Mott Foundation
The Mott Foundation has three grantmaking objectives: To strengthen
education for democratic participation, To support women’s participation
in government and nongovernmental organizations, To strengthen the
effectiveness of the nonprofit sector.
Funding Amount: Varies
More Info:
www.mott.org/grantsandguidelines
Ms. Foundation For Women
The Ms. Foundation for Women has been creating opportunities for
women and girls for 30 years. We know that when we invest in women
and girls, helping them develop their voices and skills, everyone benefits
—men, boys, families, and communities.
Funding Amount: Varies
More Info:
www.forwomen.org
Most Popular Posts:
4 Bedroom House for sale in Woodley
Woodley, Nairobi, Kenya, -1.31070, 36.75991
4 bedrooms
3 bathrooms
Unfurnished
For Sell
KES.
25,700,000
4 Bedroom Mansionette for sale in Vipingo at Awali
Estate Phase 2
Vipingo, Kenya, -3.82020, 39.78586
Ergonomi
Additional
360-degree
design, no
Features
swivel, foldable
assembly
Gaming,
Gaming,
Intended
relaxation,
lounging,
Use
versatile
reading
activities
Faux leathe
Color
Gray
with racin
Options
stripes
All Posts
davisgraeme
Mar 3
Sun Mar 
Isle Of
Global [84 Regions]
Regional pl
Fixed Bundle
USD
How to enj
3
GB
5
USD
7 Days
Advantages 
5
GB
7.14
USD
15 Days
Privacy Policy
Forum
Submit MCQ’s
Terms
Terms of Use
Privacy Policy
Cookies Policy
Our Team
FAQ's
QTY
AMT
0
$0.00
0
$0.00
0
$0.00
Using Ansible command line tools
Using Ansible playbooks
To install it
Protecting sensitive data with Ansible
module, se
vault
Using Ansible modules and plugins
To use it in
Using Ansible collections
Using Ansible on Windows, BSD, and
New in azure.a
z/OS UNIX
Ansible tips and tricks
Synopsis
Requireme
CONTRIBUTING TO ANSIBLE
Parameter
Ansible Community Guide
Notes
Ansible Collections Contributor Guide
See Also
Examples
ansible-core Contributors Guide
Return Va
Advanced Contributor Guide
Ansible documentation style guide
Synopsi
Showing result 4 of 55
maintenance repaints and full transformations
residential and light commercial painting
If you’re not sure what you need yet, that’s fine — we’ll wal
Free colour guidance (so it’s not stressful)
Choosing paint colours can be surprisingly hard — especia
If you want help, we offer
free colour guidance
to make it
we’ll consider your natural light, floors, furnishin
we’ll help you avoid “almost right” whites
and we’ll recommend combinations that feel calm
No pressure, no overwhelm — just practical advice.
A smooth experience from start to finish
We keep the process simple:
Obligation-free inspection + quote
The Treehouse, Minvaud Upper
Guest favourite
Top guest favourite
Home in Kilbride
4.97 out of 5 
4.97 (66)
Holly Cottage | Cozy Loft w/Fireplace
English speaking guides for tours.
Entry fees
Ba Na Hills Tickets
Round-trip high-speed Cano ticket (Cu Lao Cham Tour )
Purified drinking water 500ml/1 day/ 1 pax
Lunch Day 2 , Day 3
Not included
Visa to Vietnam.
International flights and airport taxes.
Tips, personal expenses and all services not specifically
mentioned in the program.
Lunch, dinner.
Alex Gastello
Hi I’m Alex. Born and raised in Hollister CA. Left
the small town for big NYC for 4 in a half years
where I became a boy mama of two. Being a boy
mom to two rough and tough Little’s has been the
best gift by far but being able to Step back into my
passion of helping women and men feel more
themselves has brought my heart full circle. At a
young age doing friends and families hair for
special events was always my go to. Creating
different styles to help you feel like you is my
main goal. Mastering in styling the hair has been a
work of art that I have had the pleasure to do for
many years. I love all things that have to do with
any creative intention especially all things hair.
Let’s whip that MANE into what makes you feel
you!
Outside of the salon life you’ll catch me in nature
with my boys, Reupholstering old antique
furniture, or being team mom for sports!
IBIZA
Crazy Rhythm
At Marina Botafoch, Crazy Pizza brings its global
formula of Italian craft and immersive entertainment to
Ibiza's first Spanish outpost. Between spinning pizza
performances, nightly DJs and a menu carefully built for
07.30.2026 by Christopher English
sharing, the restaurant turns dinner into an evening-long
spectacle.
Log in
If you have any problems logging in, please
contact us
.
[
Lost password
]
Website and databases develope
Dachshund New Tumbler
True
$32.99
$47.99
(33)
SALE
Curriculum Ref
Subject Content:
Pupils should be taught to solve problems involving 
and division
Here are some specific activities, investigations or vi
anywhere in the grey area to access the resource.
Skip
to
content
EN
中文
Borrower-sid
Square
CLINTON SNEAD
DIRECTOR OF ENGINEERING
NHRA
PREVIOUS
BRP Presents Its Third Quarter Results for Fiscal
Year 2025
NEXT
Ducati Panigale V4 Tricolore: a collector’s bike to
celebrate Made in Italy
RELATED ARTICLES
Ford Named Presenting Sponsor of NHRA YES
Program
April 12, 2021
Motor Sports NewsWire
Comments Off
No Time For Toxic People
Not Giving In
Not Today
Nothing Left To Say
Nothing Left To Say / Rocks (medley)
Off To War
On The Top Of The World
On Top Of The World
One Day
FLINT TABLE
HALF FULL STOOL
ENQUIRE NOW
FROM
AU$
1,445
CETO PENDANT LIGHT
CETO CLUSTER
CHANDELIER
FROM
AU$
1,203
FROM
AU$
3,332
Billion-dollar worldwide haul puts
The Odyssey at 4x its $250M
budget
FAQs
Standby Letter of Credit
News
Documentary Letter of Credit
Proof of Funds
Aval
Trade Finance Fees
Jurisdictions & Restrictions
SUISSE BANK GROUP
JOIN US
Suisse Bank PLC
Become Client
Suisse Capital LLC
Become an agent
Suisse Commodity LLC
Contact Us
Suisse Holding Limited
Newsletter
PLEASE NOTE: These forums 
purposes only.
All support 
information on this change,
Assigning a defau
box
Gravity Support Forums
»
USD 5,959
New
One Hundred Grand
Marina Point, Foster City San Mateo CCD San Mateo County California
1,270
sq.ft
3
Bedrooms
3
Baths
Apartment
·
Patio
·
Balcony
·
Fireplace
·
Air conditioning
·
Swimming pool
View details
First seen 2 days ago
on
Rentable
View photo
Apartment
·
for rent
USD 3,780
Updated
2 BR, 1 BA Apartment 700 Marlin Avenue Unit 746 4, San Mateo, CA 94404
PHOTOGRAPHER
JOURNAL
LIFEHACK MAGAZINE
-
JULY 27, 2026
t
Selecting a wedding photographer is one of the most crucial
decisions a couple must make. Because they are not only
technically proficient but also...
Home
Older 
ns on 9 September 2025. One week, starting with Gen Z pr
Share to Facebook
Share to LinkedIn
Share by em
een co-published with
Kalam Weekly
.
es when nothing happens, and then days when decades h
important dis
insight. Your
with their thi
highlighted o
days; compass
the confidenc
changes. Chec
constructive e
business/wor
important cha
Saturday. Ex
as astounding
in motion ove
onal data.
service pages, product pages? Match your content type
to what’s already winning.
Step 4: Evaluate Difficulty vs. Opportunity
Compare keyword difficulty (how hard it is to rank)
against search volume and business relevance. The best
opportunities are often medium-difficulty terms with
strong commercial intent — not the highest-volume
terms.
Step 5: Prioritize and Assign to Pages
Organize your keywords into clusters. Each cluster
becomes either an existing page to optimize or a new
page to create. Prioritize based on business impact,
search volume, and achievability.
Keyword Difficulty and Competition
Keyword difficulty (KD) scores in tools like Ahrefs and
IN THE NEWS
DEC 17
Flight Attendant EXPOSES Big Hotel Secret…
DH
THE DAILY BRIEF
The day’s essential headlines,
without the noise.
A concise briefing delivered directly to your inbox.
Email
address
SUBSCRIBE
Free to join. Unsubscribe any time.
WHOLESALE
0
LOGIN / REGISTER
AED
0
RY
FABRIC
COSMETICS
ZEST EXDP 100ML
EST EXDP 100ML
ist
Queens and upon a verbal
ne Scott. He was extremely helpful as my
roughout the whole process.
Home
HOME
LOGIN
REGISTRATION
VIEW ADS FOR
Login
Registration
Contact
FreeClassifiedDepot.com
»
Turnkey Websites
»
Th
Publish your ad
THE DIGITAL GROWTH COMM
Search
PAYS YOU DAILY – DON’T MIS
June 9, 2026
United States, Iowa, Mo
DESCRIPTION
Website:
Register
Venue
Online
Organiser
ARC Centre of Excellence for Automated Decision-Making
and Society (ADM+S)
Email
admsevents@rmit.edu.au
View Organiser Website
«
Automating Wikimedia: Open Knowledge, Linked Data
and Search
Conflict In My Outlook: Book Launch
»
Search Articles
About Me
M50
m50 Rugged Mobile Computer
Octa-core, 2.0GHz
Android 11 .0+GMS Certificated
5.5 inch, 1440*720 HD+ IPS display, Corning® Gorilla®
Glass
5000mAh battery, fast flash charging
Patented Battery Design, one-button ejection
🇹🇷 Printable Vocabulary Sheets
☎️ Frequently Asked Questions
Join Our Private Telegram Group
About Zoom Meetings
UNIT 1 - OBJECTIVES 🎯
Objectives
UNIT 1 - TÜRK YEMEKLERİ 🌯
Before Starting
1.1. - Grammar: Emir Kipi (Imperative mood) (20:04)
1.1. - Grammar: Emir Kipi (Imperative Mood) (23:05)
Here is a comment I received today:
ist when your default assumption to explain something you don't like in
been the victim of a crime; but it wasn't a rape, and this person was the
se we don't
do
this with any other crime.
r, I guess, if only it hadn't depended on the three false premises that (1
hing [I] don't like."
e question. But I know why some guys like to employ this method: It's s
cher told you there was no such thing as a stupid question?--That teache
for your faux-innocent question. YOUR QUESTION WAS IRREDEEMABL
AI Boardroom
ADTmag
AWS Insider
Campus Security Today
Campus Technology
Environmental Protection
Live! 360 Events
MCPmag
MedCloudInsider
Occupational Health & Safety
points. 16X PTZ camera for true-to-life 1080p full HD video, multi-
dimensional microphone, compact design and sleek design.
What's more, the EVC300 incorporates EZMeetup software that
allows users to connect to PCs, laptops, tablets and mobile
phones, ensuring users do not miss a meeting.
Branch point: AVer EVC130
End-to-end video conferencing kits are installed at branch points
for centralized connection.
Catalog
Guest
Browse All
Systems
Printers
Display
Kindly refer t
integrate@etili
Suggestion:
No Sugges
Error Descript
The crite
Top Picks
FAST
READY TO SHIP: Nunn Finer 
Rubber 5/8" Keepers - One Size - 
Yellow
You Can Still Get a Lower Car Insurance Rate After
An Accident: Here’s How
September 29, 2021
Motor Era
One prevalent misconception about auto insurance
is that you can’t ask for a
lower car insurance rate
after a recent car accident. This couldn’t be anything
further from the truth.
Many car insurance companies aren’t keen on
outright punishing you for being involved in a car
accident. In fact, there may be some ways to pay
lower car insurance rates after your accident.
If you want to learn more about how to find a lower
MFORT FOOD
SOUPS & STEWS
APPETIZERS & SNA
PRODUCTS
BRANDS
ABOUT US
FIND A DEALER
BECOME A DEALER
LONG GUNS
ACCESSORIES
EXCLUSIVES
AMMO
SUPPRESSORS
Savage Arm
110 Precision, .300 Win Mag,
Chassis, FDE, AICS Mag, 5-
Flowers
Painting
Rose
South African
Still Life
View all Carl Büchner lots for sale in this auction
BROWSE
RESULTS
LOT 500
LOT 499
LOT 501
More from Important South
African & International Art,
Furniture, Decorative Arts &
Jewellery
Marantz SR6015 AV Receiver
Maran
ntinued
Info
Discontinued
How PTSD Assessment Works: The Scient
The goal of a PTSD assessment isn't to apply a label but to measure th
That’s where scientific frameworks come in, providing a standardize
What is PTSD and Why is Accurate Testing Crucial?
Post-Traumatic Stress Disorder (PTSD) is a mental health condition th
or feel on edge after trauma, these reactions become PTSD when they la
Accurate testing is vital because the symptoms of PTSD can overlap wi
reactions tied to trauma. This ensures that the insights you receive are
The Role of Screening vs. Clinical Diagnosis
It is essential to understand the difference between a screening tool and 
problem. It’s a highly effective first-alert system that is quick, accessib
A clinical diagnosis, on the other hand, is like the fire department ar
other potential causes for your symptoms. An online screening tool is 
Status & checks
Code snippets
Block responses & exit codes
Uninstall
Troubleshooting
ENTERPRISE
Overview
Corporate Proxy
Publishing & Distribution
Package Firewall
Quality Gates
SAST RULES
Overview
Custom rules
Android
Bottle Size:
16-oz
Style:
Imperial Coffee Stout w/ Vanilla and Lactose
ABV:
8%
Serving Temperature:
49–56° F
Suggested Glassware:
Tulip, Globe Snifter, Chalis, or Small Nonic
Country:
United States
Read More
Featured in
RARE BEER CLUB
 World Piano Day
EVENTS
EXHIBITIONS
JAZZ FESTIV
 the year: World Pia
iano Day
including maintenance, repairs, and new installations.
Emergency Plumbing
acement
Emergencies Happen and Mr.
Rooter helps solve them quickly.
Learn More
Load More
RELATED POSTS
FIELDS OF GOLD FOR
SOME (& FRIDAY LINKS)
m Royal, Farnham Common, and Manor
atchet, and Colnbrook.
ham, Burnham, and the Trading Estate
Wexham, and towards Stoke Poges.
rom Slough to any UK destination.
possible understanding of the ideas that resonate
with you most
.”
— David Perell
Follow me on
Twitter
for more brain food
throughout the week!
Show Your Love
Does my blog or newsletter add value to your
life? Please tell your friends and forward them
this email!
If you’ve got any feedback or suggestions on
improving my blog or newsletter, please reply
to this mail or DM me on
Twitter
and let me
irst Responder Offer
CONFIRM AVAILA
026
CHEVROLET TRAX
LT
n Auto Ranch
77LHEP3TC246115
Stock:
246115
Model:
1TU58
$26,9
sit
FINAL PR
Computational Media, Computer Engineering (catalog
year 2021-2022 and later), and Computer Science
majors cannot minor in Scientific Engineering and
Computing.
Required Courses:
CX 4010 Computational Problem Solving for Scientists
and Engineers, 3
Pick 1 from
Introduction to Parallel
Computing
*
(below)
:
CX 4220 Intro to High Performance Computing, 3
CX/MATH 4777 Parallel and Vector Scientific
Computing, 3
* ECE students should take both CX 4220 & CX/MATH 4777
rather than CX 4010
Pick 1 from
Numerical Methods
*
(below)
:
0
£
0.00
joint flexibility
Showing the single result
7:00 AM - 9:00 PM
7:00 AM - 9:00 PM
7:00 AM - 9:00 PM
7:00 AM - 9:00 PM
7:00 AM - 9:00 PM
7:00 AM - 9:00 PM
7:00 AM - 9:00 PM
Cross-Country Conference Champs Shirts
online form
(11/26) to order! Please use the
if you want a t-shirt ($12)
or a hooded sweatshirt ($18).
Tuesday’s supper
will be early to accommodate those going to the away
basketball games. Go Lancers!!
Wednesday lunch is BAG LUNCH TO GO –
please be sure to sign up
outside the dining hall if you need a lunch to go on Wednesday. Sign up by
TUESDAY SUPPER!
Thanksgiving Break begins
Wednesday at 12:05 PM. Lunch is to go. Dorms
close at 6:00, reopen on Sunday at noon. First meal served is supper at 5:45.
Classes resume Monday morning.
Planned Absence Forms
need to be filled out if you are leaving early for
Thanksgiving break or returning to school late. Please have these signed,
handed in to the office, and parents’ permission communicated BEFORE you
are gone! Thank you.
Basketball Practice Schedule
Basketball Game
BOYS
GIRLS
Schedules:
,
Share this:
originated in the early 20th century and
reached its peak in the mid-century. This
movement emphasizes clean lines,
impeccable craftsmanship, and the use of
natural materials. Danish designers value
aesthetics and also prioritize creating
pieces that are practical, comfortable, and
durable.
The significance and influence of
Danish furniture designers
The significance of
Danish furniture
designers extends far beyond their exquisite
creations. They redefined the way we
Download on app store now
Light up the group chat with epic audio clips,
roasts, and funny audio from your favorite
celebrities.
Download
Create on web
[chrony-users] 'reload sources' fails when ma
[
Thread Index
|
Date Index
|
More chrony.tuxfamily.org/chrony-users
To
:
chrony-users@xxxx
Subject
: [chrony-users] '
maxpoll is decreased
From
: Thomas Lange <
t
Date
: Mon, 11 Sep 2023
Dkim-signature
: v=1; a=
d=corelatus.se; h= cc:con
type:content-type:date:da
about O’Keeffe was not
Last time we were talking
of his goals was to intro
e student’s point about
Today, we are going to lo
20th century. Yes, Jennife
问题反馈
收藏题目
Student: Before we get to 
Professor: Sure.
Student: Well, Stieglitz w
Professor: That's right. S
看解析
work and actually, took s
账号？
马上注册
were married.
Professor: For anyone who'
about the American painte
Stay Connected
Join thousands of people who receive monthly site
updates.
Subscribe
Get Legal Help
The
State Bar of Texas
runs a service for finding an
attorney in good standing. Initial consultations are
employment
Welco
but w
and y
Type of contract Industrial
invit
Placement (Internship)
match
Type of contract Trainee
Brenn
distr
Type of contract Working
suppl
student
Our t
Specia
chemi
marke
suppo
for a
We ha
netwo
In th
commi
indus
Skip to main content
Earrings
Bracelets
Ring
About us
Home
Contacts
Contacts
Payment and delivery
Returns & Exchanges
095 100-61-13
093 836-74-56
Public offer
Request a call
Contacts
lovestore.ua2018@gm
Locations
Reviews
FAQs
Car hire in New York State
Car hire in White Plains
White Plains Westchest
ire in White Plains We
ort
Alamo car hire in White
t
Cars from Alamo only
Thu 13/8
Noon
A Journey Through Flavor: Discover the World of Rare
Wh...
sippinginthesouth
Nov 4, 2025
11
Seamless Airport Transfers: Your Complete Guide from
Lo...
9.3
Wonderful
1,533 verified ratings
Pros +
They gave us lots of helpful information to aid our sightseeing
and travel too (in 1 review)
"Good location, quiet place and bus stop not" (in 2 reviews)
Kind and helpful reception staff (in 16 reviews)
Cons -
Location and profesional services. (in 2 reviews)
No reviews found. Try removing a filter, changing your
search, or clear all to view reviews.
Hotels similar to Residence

********

- [WHAT YOU SHOULD DO]: Pick out each line in the records above that contains the word "when" and copy it.

- [OUTPUT FOR THIS TASK]:
women and girls for 30 years. We know that when we invest in women
es when nothing happens, and then days when decades h
ist when your default assumption to explain something you don't like in
or feel on edge after trauma, these reactions become PTSD when they la
[chrony-users] 'reload sources' fails when ma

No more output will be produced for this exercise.